Biological Mechanisms (2005)

• Top 50 Drugs by Sales: A pie chart illustrates the distribution of top 50 drugs by mechanism in 2005 categorized by Receptor Antagonist, Enzyme inhibitor, Receptor agonist, Miscellaneous, Biological Modulator, and Ion Channel Modulator.
• Enzyme Function: A diagram shows how enzymes use an active site to bind a transition state during a reaction. It also explains the concept of allosteric binding, which occurs away from the active site.

Enzyme Inhibition

• Four Mechanistic Categories: Four types of enzyme inhibition are listed: competitive, uncompetitive, non-competitive (also called allosteric), and irreversible.
• Inhibitors: In competitive inhibition, inhibitors compete with the substrate for the active site, while in uncompetitive inhibition, inhibitors bind to the enzyme-substrate complex. Non-competitive inhibitors bind at a place other than the active site (allosteric). Irreversible inhibitors bind covalently to the enzyme, inhibiting its function permanently.

Proteases

• Hydrolytic Action: Proteases (proteinases, peptidases) hydrolytically cleave peptidic amide bonds between amino acids in proteins.
• Classes and Characteristics: This includes four classes: serine (ser), cysteine (thiol), aspartic and zinc-based proteases. Different classes have different nucleophiles ("e.g., ser-CH2OH" or "cys-CH2SH") and associated pH preference ranges. Some proteases can act on the inner part of a polypeptide chain (endo) while others only act at the ends (exo).

Protease Specificity

• Side-Chain Binding: Protease specificity is determined by how amino acid side-chains near the cleavage site of a polypeptide bind to the enzyme. The diagram shows the nomenclature used to describe these binding sites (Specificity pockets, or P1 to P3).

Serine Proteases

• Catalytic Triad: A serine protease's catalytic activity depends on a catalytic triad composed of Asp, His, and Ser amino acids.
• Oxyanion Hole: The oxyanion hole is critical for stabilizing the transition state during the reaction.

Receptors

• Membrane-Bound Proteins: Receptors are membrane-bound proteins that bind endogenous ligands, often outside the cell to initiate signal transduction inside the cell.
• G-Protein Coupled Receptors: G-protein coupled receptors (GPCRs) are frequently associated with important physiological cascades.
• Seven Transmembrane Spanning: Seven transmembrane spanning receptors (7TM) structure is detailed.

Binding to Receptors

• Agonist vs. Antagonist: Agonists bind to a receptor, triggering a conformational change resulting in a signal. Antagonists bind, inducing no signal, preventing agonists from binding.
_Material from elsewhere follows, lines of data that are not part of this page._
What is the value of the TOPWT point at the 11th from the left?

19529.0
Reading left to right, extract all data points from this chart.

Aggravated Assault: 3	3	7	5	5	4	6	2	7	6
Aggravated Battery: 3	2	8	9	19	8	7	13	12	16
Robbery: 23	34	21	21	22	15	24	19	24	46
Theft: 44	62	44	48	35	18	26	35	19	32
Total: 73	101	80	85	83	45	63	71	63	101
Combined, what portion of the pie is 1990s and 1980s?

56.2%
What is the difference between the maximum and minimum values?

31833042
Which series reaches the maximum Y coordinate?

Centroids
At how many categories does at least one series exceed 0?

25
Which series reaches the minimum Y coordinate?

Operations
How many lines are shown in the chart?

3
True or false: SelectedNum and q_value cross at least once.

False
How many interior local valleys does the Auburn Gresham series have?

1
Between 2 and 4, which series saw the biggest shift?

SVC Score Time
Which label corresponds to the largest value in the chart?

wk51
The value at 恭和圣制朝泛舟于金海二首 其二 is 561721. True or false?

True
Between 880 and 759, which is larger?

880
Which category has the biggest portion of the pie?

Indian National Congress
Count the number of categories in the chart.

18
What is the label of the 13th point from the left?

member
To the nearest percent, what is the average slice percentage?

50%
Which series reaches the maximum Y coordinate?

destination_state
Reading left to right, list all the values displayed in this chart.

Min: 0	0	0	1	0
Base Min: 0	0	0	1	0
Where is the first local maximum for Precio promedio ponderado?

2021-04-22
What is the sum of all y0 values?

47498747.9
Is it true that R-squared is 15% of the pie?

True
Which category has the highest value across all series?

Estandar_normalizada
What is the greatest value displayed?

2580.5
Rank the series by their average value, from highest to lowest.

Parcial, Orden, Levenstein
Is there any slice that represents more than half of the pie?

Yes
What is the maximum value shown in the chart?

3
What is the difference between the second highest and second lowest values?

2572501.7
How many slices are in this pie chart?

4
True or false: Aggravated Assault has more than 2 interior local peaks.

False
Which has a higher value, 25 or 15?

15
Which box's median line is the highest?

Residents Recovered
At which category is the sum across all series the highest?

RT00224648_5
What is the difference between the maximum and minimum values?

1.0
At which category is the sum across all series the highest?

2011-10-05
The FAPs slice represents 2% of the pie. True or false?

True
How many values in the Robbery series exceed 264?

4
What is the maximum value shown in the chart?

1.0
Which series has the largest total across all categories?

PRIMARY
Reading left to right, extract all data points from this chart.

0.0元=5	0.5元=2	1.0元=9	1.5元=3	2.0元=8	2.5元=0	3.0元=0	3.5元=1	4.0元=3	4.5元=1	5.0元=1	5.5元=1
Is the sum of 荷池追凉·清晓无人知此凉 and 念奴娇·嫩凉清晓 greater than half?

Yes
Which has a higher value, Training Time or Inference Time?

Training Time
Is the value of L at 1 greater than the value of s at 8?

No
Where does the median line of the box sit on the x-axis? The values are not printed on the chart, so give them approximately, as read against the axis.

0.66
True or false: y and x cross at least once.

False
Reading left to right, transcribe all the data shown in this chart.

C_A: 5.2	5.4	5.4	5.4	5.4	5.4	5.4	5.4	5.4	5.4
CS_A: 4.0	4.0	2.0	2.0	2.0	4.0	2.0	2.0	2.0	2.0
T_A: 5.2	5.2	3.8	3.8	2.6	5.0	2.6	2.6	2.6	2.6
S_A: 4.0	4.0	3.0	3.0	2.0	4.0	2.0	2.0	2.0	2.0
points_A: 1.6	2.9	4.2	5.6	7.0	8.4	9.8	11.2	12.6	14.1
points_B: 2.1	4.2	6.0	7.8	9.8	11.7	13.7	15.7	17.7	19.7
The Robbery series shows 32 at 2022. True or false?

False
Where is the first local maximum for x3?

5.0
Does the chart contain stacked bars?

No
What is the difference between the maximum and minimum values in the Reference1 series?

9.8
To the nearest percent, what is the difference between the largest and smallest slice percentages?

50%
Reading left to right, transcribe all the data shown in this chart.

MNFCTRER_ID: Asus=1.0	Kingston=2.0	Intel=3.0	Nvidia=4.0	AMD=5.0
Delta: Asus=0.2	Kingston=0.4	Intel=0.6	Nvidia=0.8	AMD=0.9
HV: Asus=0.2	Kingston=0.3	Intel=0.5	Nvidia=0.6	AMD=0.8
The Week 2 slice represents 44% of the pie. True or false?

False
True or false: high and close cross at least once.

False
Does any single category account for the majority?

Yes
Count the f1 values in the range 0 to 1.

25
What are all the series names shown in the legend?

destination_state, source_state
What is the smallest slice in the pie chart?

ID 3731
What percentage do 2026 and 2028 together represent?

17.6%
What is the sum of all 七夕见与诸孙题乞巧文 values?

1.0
Ligands might be small molecules, proteins or peptides.
• Competitive Binding: Agonists and antagonists bind competitively to receptors.
• Binding Characteristics: Endogenous agonists often bind weakly, while successful antagonists often bind tightly.

Ion Channels

• Membrane Potential: Living cells have an essential electrical potential difference across their membranes (60-70 mV).
• Passive Ion Flow: Ion channels regulate passive ion flow across cellular membranes based on electric fields and concentration gradients.
• Structure and Function: Ion channels are proteins with specific ion selectivity.
• Involved Mechanisms: They are key regulators in cardiac, neuronal, and other vital physiological processes.
• Various Types: Ion channels can be categorized as voltage-gated or ligand-gated.
• Ligands: Ligands that act on ion channels can be other ions, small molecules, or toxins.